Cowboy Ventures Expands With $260M Through Two New Funds, Including Opportunity Fund TechCrunch

Cowboy initiativesThe now 10-year-old, Bay Space-based, seed-stage-focused fund based by celeb investor Eileen Lee, has closed on two new funds totaling $260 million in capital commitments. The group has secured commitments of $140 million for its fourth flagship fund and one other $120 million for its first opportunity-type fund (the “Mustang Fund”).

The quantity is bigger than the full capital raised by the group throughout its earlier funds, which have been $40 million, $60 million, and $95 million, respectively. Then once more, the crew has grown over time from a one-man firm to a physique with an investing crew, together with fintech specialist Jill Williams, who Lee recruited from Anthemis, and Amanda Robson, pulled from Norwest Enterprise Companions, the place she labored with a number of of enterprise software program corporations, together with some that target synthetic intelligence and robotics. (Longtime Silicon Valley legal professional Ted Wang can be carefully related to the fund as a “associate on the board” and advises greater than a dozen corporations from his portfolio.)

It is easy to see why LPs would allocate extra capital to Cowboy, even in a market that seems to be actively shrinking given the broader market turmoil.

In the beginning are its numbers, which look fairly good, particularly given how a lot cash it is had previously. Cowboy was an early investor in Guild Schooling, for instance, an internet schooling firm centered on upskilling frontline staff, and has been acknowledged in $4.4 billion When it closed its final funding spherical in June final 12 months. Cowboy can be an anchor investor in safety and compliance automation platform Drata, which is ready to $2 billion Valuation in December when it raised $200 million in Sequence C financing.

Picture credit: Cowboy initiatives

In a dialog with Lee, Williams, and Robson late final week, Lee famous that Cowboy considers itself a public firm, however that 70% of its latest fund has been funneled into startups and 30% into shopper startups, since Cowboy has additionally loved success with the latter. (Specifically, one of many first checks went to the Greenback Shave Membership, the lads’s grooming firm that Unilever acquired in 2016 for $1 billion.)

One other wager for the corporate is, a startup that automates accounting processes and has simply closed its 52 million {dollars} Spherical C in December; Homebase, a platform for small and medium-sized companies that helps with scheduling, payroll, money advances, and HR issues, has elevated approx. $100 million of traders thus far; and SVT Robotics, whose program regulates robots in warehouses and factories (it has been closed $25 million in Sequence A funding in late 2021).

Lee additionally stated that Cowboy prefers to put money into “pre-product” startups (about 70% of first checks fall into this class) and that from the beginning it has cultivated a various neighborhood of founders, practically half of its portfolio corporations being both based by a lady or I co-founded it, and a couple of third of them have been based or co-founded by an individual of coloration.

Whereas Cowboy could be very centered on the underside line, Lee says, it additionally goals to “have a optimistic influence on the neighborhood round us. We’re not a social influence fund, however we get away from bed day-after-day just a little excited to show you might be superior at this job.” And likewise be a considerate human being on the similar time.”

In actual fact, the three companions stated the thought was to proceed doing what Cowboy’s been doing all alongside, with the added twist of working a possibility fund to help excellent winners.
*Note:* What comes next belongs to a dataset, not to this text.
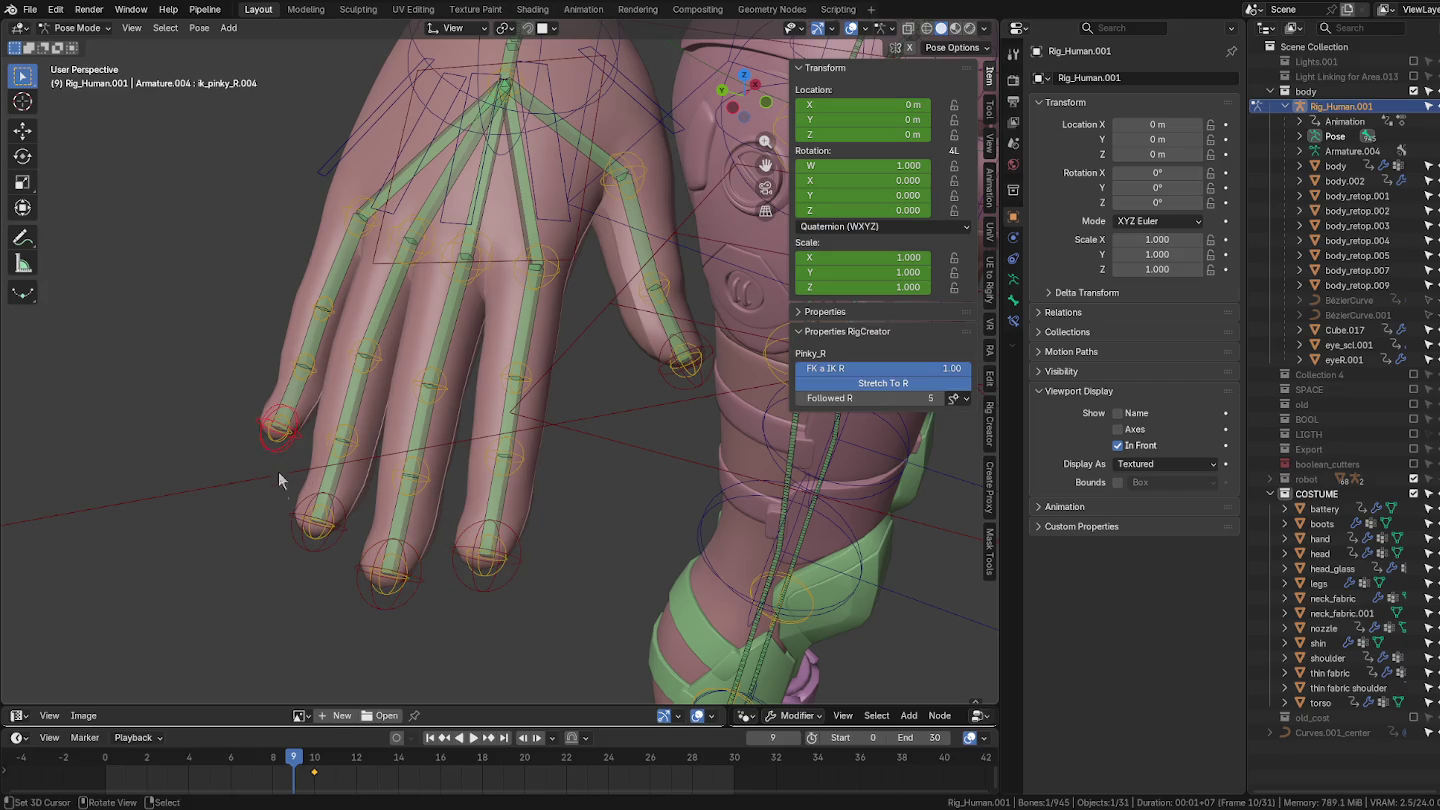
shift+click(405, 601)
Though LPs have stated they’re much less captivated with such compounds — it complicates constructing their very own portfolio when early-stage corporations are additionally working later-stage capital swimming pools — Williams stated Cowboy traders did not blink on the thought. I advised it was time.

“We have been writing follow-up scans to loads of our corporations both via [special purpose vehicles] Or with our current funds, however not essentially within the measurement of the verify we might have needed and even [given the room] Our founders have been giving us,” she stated final week. “As an alternative of leaving capital on the desk doing SPVs, this offers us the chance to pursue precisely the identical technique however multiply our winners, and our advertising and marketing companions actually see this as an extension of that technique.”

In the meantime, Robson famous, the crew is worked up to have contemporary capital to function after two years of froth. We noticed loads of incremental concepts, and that was very true within the second half of final 12 months. However with restricted budgets and the bar is greater by way of the worth it’s important to ship [your customers]She stated, “We predict we’ll see a lot better concepts as this 12 months goes by and the mud settles on the brand new regular for the surroundings.”